Aliyah Boston, a 6ft 5th junior forward from the United States Virgin Islands, was the highlight from the start, the only female hardwood juggernaut to have a career average double-double, and by the end of the season. Perhaps “the hardest person to protect in America,” as Auriemma put it in astonishment Saturday.

“If he has one, two, three, four people on him, he scores,” Auriemma said. “It doesn’t matter. He can carve any space he wants. He rims the ball whenever he wants. Whichever ball he goes after, he rebounds. He only has one talent.”

He also had talent around him. Zia Cooke, a junior guard, came to Minneapolis with three 20-point games this season. Brea Beal has proven to be one of the most menacing defenders in women’s basketball. Destanni Henderson was an extraordinarily fast veteran guard who was among the Southeast Conference’s assist leaders, and Victaria Saxton, a forward from Rome, Ga., took part in the off-court and slap shots.

They would have lost just twice before ravaging the NCAA tournament – 1 overtime in Missouri on December 30 and 2 in Kentucky in the SEC tournament championship game. Two days after every South Carolina player entered the game on Sunday to post double-digit scores in the Final Four against Louisville, the Gamecocks were averaging almost 70 points per game, keeping their opponents under 45 and dominating the off-table game. , plus a tournament rebound margin of -19.4 is best in the field.

They’ve also been exceptional at keeping their opponents in single digits every quarter. Entering Sunday’s game, Gamecocks had done it 39 times. Huskies were an unexpected victim for the 40th edition. But the Gamecocks were after the first game after shooting more than twice and collecting four times as many rebounds.

Six South Carolina players scored in the first game. UConn’s outstanding sophomore guard Paige Bueckers failed to score a point and the Huskies finished the quarter behind 14.

The Huskies offense boomed even more in the second second as UConn’s rebound recovered sharply and the Bueckers scored 9 points this period. Although Boston played most of the quarter, UConn kept him undefeated.
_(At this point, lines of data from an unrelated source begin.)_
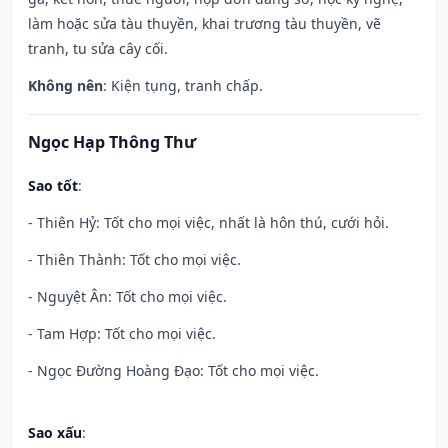
làm hoặc sửa tàu thuyền, khai trương tàu thuyền, vẽ
tranh, tu sửa cây cối.
Không nên
: Kiện tụng, tranh chấp.
Ngọc Hạp Thông Thư
Sao tốt
:
- Thiên Hỷ: Tốt cho mọi việc, nhất là hôn thú, cưới hỏi.
- Thiên Thành: Tốt cho mọi việc.
- Nguyệt Ân: Tốt cho mọi việc.
- Tam Hợp: Tốt cho mọi việc.
- Ngọc Đường Hoàng Đạo: Tốt cho mọi việc.
Sao xấu
:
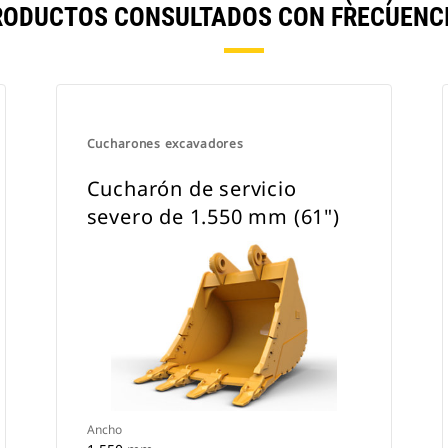
RODUCTOS CONSULTADOS CON FRECUENCI
Cucharones excavadores
Cucharón de servicio
severo de 1.550 mm (61")
Ancho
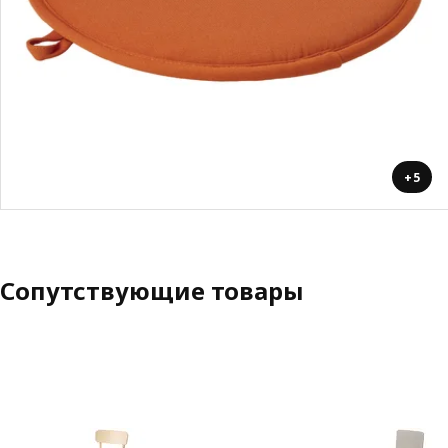
+5
Сопутствующие товары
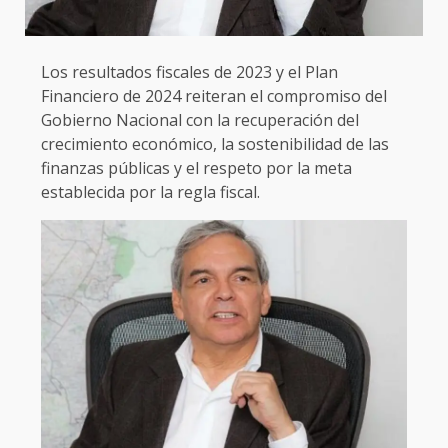
Los resultados fiscales de 2023 y el Plan
Financiero de 2024 reiteran el compromiso del
Gobierno Nacional con la recuperación del
crecimiento económico, la sostenibilidad de las
finanzas públicas y el respeto por la meta
establecida por la regla fiscal.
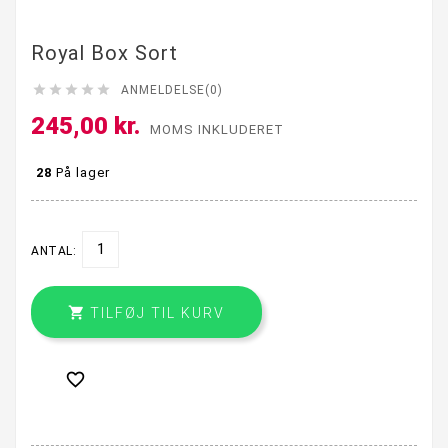
Royal Box Sort





ANMELDELSE(0)
245,00 kr.
MOMS INKLUDERET
28
På lager
ANTAL:

TILFØJ TIL KURV

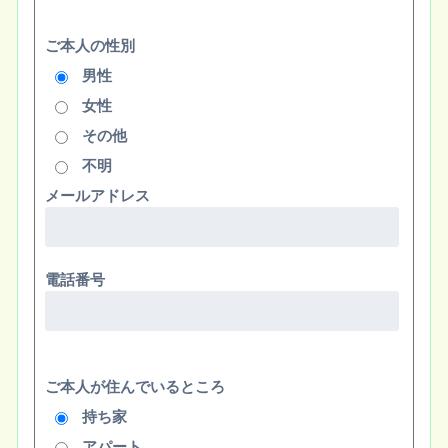
ご本人の性別
男性
女性
その他
不明
メールアドレス
電話番号
ご本人が住んでいるところ
持ち家
アパート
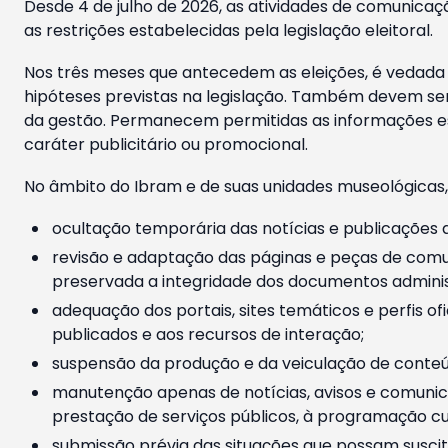
Desde 4 de julho de 2026, as atividades de comunicaçã
as restrições estabelecidas pela legislação eleitoral.
Nos três meses que antecedem as eleições, é vedada a
hipóteses previstas na legislação. Também devem ser
da gestão. Permanecem permitidas as informações est
caráter publicitário ou promocional.
No âmbito do Ibram e de suas unidades museológicas,
ocultação temporária das notícias e publicações a
revisão e adaptação das páginas e peças de comu
preservada a integridade dos documentos administ
adequação dos portais, sites temáticos e perfis ofi
publicados e aos recursos de interação;
suspensão da produção e da veiculação de conteúd
manutenção apenas de notícias, avisos e comunica
prestação de serviços públicos, à programação cul
submissão prévia das situações que possam suscita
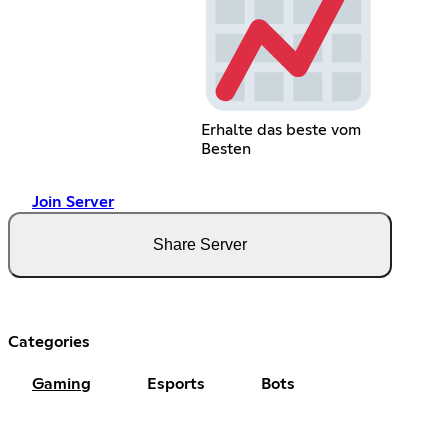
Erhalte das beste vom
Besten
Join Server
Share Server
Categories
Gaming
Esports
Bots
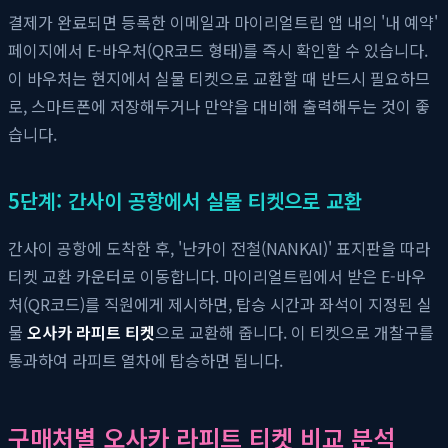
결제가 완료되면 등록한 이메일과 마이리얼트립 앱 내의 '내 예약'
페이지에서 E-바우처(QR코드 형태)를 즉시 확인할 수 있습니다.
이 바우처는 현지에서 실물 티켓으로 교환할 때 반드시 필요하므
로, 스마트폰에 저장해두거나 만약을 대비해 출력해두는 것이 좋
습니다.
5단계: 간사이 공항에서 실물 티켓으로 교환
간사이 공항에 도착한 후, '난카이 전철(NANKAI)' 표지판을 따라
티켓 교환 카운터로 이동합니다. 마이리얼트립에서 받은 E-바우
처(QR코드)를 직원에게 제시하면, 탑승 시간과 좌석이 지정된 실
물
오사카 라피트 티켓
으로 교환해 줍니다. 이 티켓으로 개찰구를
통과하여 라피트 열차에 탑승하면 됩니다.
구매처별 오사카 라피트 티켓 비교 분석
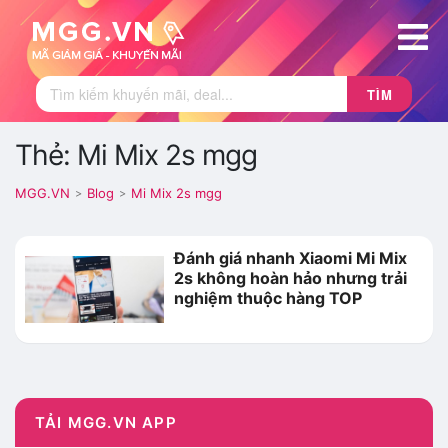
TÌM
Thẻ: Mi Mix 2s mgg
MGG.VN
Blog
Mi Mix 2s mgg
>
>
Đánh giá nhanh Xiaomi Mi Mix
2s không hoàn hảo nhưng trải
nghiệm thuộc hàng TOP
TẢI MGG.VN APP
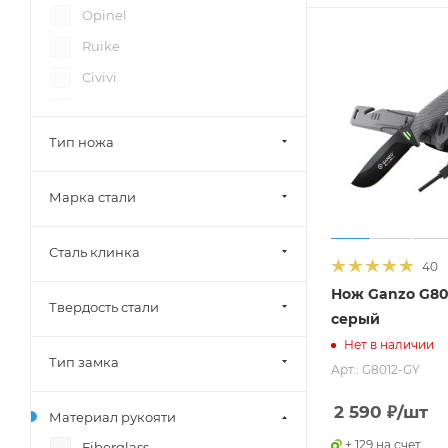
Opinel
Ruike
Civivi
Vostron
SRM
Тип ножа
Bestech
Марка стали
Sencut
Sanrenmu
Сталь клинка
40
Нож Ganzo G80
Твердость стали
серый
Нет в наличии
Тип замка
Арт.: G8012-GY
2 590
₽
/шт
Материал рукояти
+ 129 на счет
Fiberglass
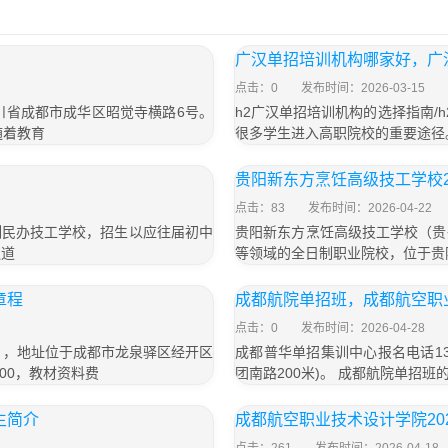
广汉单招培训机构哪家好，广
点击：0
发布时间：2026-03-15
四川省成都市成华区昭觉寺横路6号。
h2广汉单招培训机构的选择指南/
随着教育
很多学生进入高职院校的重要途径
贵阳新东方烹饪高级技工学校2
点击：83
发布时间：2026-04-22
制民办技工学校，招生以应往届初中
贵阳新东方烹饪高级技工学校（贵
通道
等领域的全日制职业院校，位于贵阳
章程
成都航院单招班，成都航空职
点击：0
发布时间：2026-04-28
号），地址位于成都市龙泉驿区经开区
成都普华单招集训中心报名电话13
800，教材资料费
团南路200米)。 成都航院单招
生简介
成都航空职业技术设计学院20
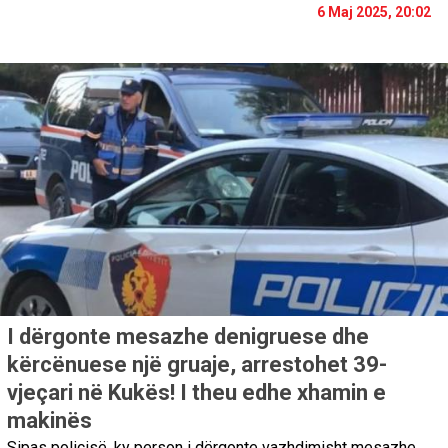
6 Maj 2025, 20:02
I dërgonte mesazhe denigruese dhe
kërcënuese një gruaje, arrestohet 39-
vjeçari në Kukës! I theu edhe xhamin e
makinës
Sipas policisë, ky person i dërgonte vazhdimisht mesazhe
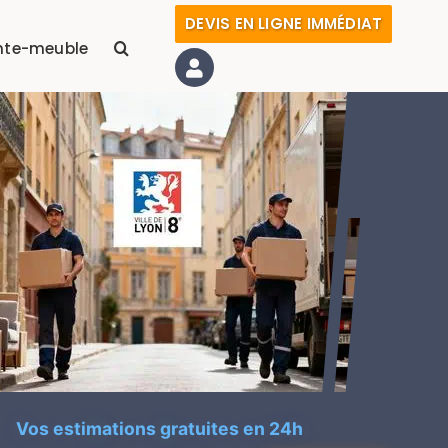
DEVIS EN LIGNE IMMÉDIAT
nte-meuble
Vos estimations gratuites en 24h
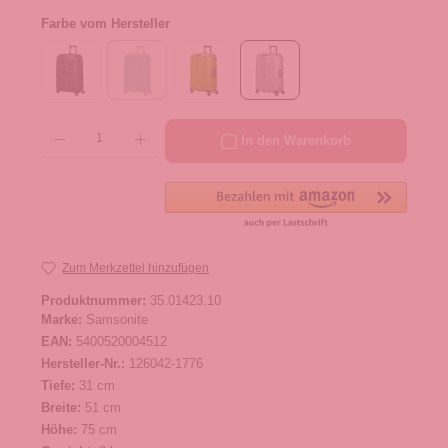
Farbe vom Hersteller
Produkt Anzahl: Gib den gewünschten Wert ein oder benutze die Schaltflächen um die 
In den Warenkorb
Zum Merkzettel hinzufügen
Produktnummer:
35.01423.10
Marke:
Samsonite
EAN:
5400520004512
Hersteller-Nr.:
126042-1776
Tiefe:
31 cm
Breite:
51 cm
Höhe:
75 cm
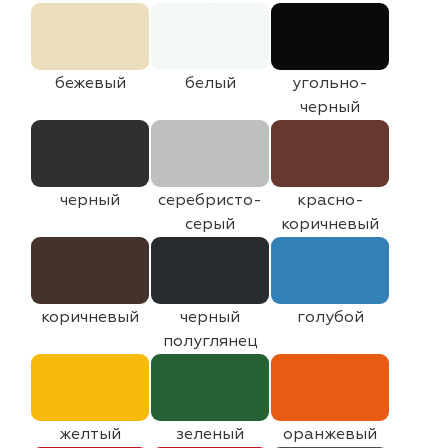
бежевый
белый
угольно-
черный
черный
серебристо-
красно-
серый
коричневый
коричневый
черный
голубой
полуглянец
желтый
зеленый
оранжевый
The South Carolina advantage, whose overwhelming dominance and capitalization of the night’s second chance made possible, was reduced to 8 when intervened.

The Gamecocks would push their lead even further in the third round. But the game jammed sharply as South Carolina’s score entered an absolutely dry spell with no more than four minutes of a bucket.

But the Bueckers started a 10-point run for the Huskies with a jumper that was part of an overnight effort that included 14 points and 6 rebounds. The team’s second successful shot from behind the arc in 30 seconds reverberated as Connecticut had planted a flag in midfield as Evina Westbrook brought UConn’s lead to 6 with a 3-pointer.

But Henderson, who scored the first points of the night for South Carolina and easily led his team to Sunday’s score with a career-high 26 points, quickly pushed the lead back to 9 at the start of the last quarter. Henderson and Saxton soon used consecutive layups and free throws to re-establish a double-digit lead for the Gamecocks.

On Saturday, Henderson preached how South Carolina should simply “listen to our game plan and execute it.” He talked about how it could be “a great game, a great 40 minutes”.

For the Gamecocks, it was, except maybe for just 22 seconds in which they were tied in the beginning. After all this time, all Auriemma could do was stand on the sidelines, fold her arms.